Have you thought about what you will do once you retire? What will you miss the most?

“Well, this year’s my 18th year but, you know – I think it’s – I turned 45 this year and you know I still have unfinished business in dirt-track racing that I want to do and, yeah, winning three championships on the Cup side, and I never won the Daytona 500 but I won the Brickyard 400 twice. So I’ve had a really good run there and there are a lot of things in the sport that are changing. But something that’s important to me is I don’t want to lose track of where I came from, and I’m ready to go back to dirt racing. I’m really craving it. I think the stress of trying to be an owner and driver at SHR, I mean, it’s hard to have that much weight on your shoulders and try to compete at that high of a level as a driver and, at the same time, be an owner. So, stepping away from the driver side and being able to do a better job of focusing on the four drivers we’ll have next year. That’ll make my life a lot easier. And then, at the same time, it gives me the opportunity to play two roles. I get to be the boss of SHR but, in the evening, I get to go race and have fun myself and get my fix that way. So I’m looking forward to it. I think it’s going to be – I can already tell – it’s going to be a lot of fun. I mean, Jeff Gordon and I are great friends and he’s in his first year of retirement, so he’s already told me what to look forward to for the next year. So I’m excited about that.

Are there non-racing things you want to do?

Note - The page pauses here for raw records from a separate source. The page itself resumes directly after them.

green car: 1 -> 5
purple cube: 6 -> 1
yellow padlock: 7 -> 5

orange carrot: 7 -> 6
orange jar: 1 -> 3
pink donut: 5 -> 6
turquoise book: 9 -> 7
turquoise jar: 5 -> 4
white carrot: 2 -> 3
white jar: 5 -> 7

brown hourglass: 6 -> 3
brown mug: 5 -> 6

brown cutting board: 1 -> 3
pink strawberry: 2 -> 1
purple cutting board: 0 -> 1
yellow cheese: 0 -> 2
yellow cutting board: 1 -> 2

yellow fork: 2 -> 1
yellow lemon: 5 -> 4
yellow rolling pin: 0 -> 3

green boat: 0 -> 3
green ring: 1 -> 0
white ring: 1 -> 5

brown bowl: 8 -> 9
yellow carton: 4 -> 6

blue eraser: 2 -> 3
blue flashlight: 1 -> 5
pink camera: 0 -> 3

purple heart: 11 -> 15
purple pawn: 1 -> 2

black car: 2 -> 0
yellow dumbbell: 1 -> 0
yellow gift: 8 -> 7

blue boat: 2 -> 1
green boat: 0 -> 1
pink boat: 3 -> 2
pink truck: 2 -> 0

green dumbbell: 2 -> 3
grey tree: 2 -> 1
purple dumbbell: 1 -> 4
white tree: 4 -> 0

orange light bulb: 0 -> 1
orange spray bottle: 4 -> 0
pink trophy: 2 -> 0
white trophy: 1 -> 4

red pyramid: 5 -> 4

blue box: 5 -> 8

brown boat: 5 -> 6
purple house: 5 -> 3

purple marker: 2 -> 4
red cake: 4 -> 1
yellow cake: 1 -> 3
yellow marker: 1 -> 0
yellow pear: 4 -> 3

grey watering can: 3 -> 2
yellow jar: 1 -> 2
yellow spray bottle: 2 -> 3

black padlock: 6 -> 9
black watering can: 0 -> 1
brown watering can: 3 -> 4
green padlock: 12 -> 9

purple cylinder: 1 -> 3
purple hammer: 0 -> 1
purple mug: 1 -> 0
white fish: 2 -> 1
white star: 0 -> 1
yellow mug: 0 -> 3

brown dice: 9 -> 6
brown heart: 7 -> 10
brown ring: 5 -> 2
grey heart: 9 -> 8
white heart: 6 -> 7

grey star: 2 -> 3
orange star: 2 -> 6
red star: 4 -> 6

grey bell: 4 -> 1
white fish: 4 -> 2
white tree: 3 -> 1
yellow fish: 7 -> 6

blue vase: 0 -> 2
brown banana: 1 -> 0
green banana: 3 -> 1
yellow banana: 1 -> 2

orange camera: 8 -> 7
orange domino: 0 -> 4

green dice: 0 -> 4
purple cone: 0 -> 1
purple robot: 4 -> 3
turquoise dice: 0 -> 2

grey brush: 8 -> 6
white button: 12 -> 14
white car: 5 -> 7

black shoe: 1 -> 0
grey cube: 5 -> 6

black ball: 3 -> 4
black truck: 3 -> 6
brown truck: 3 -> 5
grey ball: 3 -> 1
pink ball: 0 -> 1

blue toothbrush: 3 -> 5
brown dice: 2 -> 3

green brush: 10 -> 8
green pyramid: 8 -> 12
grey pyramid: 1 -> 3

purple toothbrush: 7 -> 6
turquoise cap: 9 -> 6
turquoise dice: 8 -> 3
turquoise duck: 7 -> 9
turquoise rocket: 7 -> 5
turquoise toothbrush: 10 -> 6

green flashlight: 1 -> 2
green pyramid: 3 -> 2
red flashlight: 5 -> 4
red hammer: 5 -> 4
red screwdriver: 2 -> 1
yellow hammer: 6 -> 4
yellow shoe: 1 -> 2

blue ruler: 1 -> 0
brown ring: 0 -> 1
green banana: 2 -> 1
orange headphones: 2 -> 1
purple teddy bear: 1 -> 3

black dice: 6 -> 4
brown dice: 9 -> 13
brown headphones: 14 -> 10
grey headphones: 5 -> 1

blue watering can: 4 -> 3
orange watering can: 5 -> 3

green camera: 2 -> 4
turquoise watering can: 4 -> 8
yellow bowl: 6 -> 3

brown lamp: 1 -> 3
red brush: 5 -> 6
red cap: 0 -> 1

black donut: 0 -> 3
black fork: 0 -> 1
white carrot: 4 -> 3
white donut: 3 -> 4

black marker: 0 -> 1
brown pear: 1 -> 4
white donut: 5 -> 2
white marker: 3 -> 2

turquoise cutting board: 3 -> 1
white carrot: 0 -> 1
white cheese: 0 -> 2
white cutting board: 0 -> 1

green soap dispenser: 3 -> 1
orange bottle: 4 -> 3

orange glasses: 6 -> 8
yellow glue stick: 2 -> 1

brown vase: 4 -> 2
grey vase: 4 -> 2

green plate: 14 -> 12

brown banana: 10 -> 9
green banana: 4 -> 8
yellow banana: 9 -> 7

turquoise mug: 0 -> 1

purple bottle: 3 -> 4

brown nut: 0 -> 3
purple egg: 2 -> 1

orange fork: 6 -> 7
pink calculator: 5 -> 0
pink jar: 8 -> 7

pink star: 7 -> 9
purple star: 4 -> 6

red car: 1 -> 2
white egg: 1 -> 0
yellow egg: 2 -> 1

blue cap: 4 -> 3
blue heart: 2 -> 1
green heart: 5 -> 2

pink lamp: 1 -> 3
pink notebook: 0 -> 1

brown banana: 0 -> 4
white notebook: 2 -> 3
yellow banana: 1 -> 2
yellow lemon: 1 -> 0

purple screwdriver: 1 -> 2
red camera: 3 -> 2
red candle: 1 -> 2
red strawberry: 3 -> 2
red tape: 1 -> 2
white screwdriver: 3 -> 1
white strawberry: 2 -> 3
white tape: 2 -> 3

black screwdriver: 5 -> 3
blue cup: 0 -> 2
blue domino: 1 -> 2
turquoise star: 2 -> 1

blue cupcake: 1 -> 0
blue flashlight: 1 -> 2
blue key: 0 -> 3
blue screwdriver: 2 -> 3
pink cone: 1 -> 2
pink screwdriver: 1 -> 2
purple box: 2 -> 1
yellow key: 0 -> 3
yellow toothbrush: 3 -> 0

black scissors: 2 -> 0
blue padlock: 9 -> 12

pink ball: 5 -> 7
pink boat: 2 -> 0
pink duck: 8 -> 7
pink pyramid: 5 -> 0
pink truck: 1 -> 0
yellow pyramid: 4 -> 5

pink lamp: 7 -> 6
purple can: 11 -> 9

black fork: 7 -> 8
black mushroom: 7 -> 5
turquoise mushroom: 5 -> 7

“Yeah, I’m just not sure what they all are, yet. That’s the thing. When you have raced for 38 years, that’s all you know, it’s all you think about, that is all you dream about. When you wake up, you’re thinking about it. While you are eating breakfast, that’s all you do. I just can’t imagine that there’s not more to life than this. I know there is. I know people who talk about it all the time. I’ve got friends like Don Prudhomme and Ray Evernham and guys who are already retired who talk about how much fun they’re having. I’m like, ‘Man, that sounds like a good time to me.’” 

What has this final season been like, for you, with everybody knowing it’ll be your last year in the car?

“Before the season started, we said our only goal was to go out and have fun. Anything else would be icing on the cake.”